Work request – Give back every line of the material below exactly, but no images.

Data section –
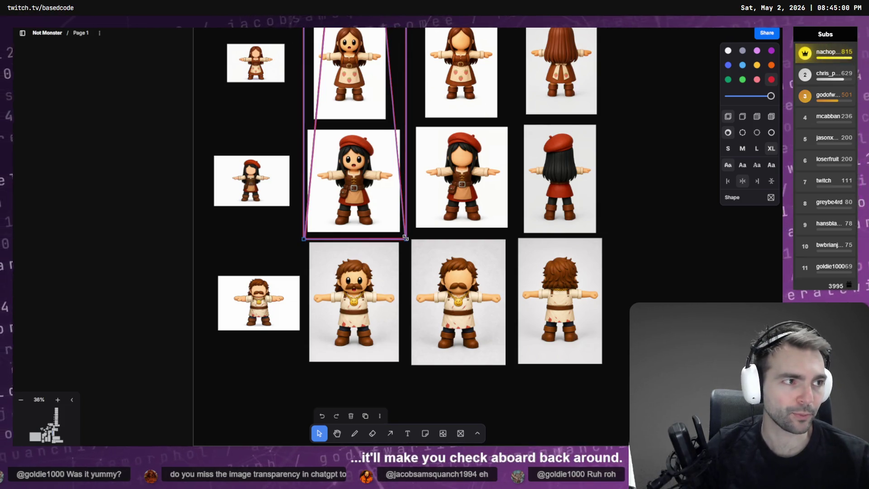
Check ChatGPT for the finished fist image, then bring up Based BLINK's run details
key(alt+Tab)
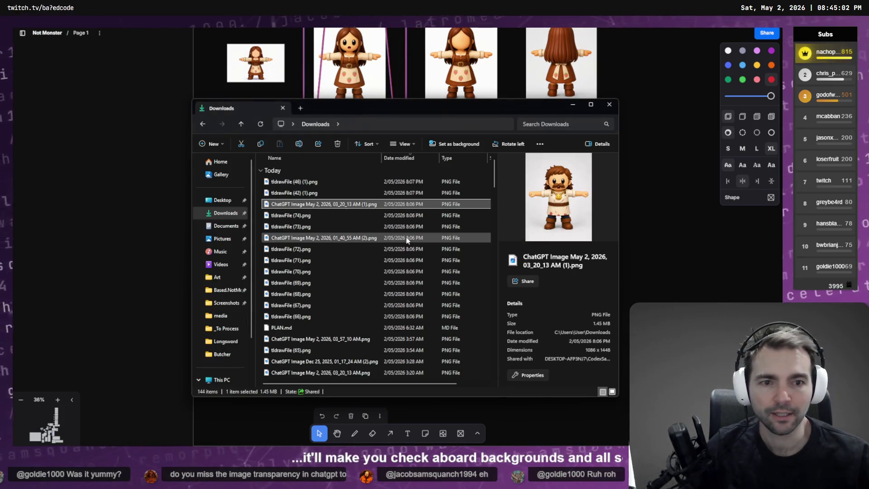
key(alt+Tab)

The answer –
Check ChatGPT for the finished fist image, then bring up Based BLINK's run details
key(alt+Tab)
key(alt+Tab)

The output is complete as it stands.